Even if the ship is not at battle stations, the CO can walk into the submarine control room at any time and give a rudder, depth, or speed order. Upon doing so, the OOD will immediately announce to all in the control room, “The captain has the conn.” This is to avoid any confusion from possible conflicting orders.

Considering that a major inspiration for Roddenberry in creating the show was Horation Hornblower, it might be productive to look not at modern naval/military practice but more to how things were done in the Age of Exploration. In those years, it was pretty common for the senior staff to handle initial on-shore contact and subsequent negotiations; the officers were frequently aristocratic types who sailed their ships to distant ports to investigate shipping routes and secure trading partners, and who had a lot of money tied up in the voyage (or who were responsible for investors’ money). They therefore would not leave the critical business of establishing relationships, contracts and treaties to their underlings. Indeed, some nations and/or trading companies forbade the common sailors from even knowing the ship’s position, to prevent them from planning mutinies and desertions.

From this point of view, the weirdly hybrid situation on Star Trek makes a little bit more sense. Not a lot, but a little. :slight_smile:

Who was, of course, Horatio’s more talkative brother. :smack:

A far better fictional example of a subordinate relieving a CO is the novel The Caine Mutiny by Herman Wouk.

Subordinates relieve their commanding officers at their peril. All of their actions will be scrutinized by the resulting investigation, and the subordinate will likely face a court-martial should their actions not be justified beyond a shadow of a doubt.

See, again, this is just the sort of confusion I am talking about.
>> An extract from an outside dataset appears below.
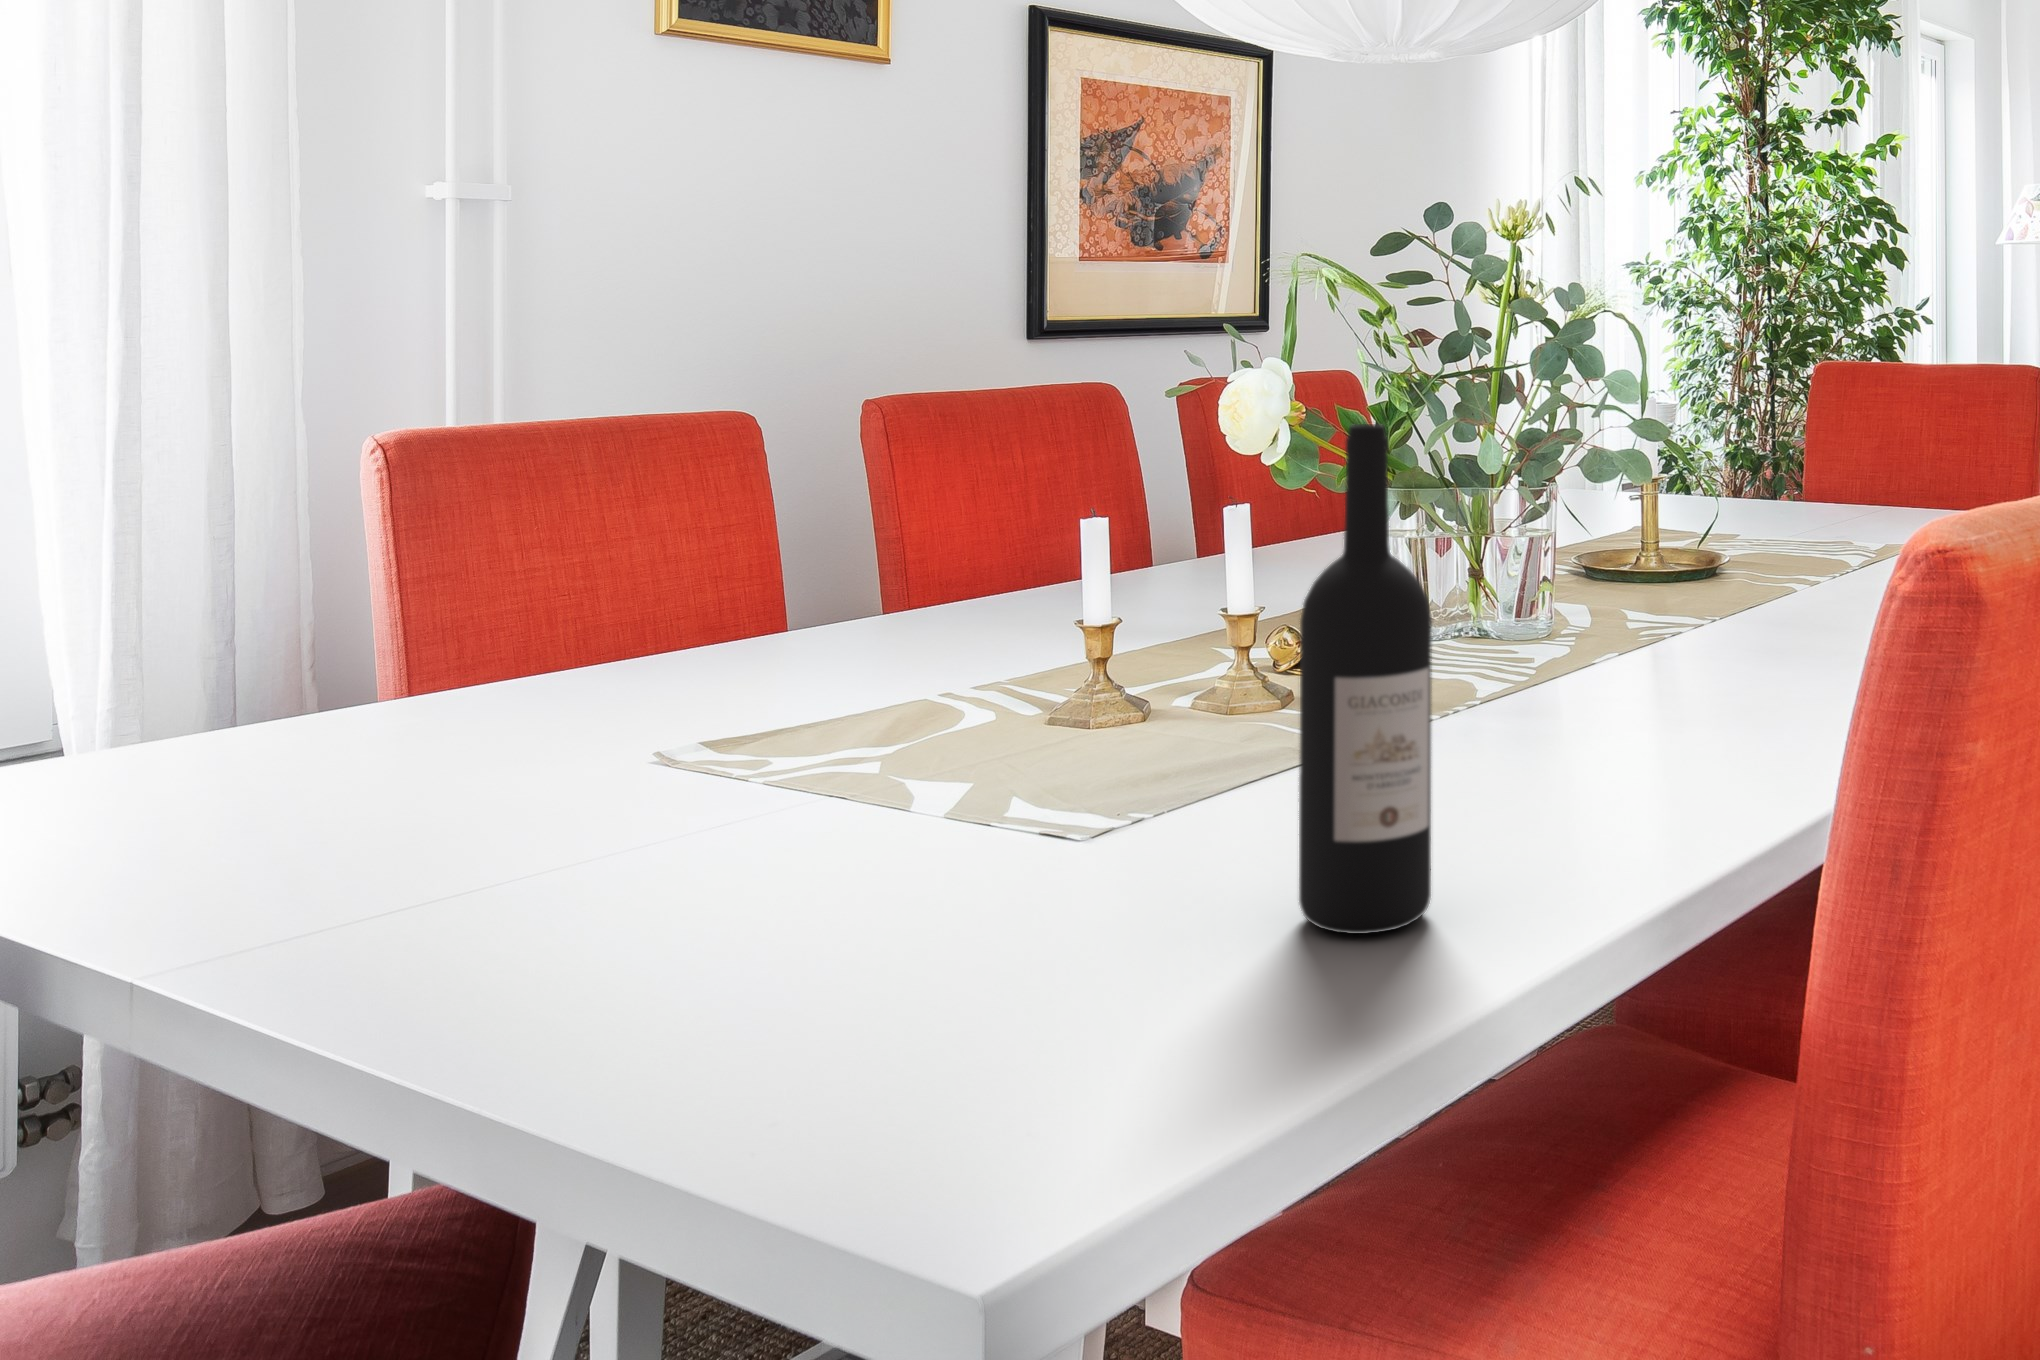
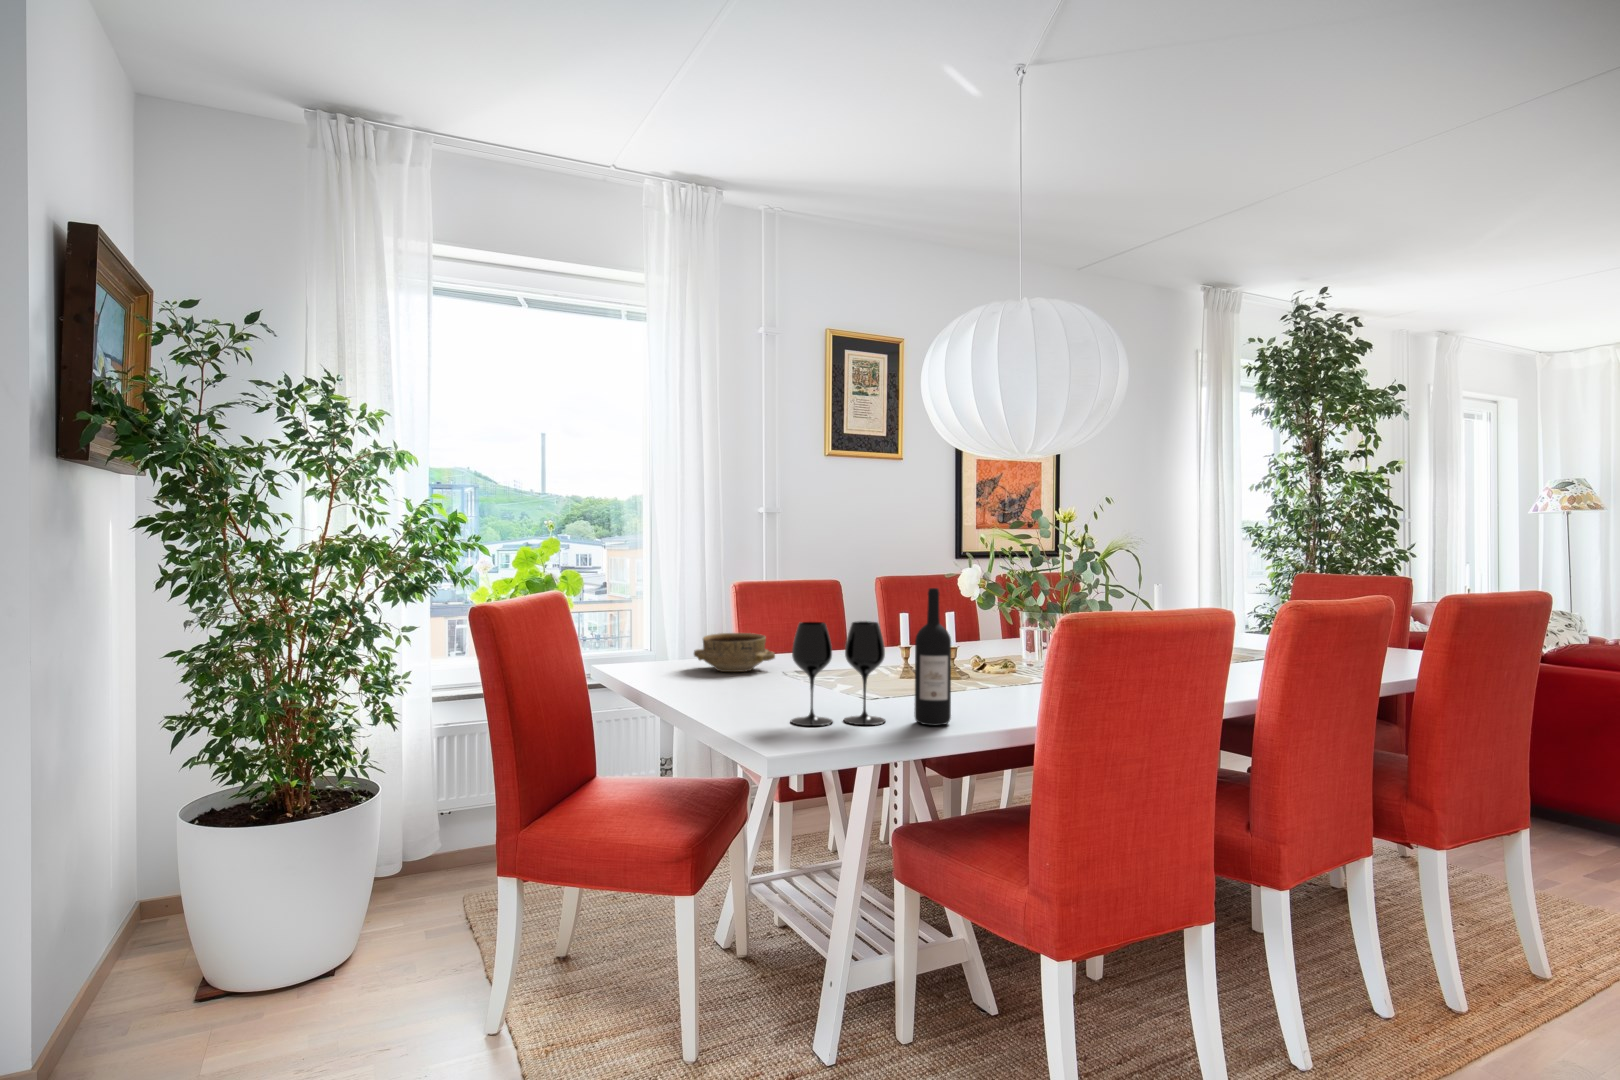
wine glass: none [799,564,1195,1043] -> present [791,621,885,726]
ceramic bowl: none [200,620,580,788] -> present [694,633,775,672]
The Coast Guard is, strictly speaking, not an organization charged with conducting warfare. But you’d be hard pressed to convince me it’s not military.

The only type of ‘civilian’ government agency I can think of which has ranked officers and whose standard equipment includes weapons is a police force. Which raises further questions I hadn’t even thought to ask about how the chain of command works inside my local precinct. And Star Trek certainly wasn’t about a police force.

They were under the Dep’t of Transportation until they were absorbed into the Dep’t of Homeland Security after 9-11. The Coast Guard are one of the seven “uniformed services” of the United States. The Coast Guard rank of Captain is equivalent with all of the DoD O-6 grades, but is also equivalent to a Captain in the NOAA Corps (Dept Commerce) or the Public Health Service (Dept of Health and Human Services - plus they get a Surgeon General!). They are apparently considered one of the five “armed forces”, but they don’t report through the Department of Defense, and their mission is more like the US Border Patrol (DHS, formerly DoJ), who are considered Federal Police. So you can use the word “military” if you want, but “armed service” or “armed forces” is probably as aggressive a wording as you can get away with before a DoD employee gives you the :rolleyes: .

I would consider the Star Trek crew to be more like the NOAA Corps, the Navy, NASA, and the State Department all rolled into one.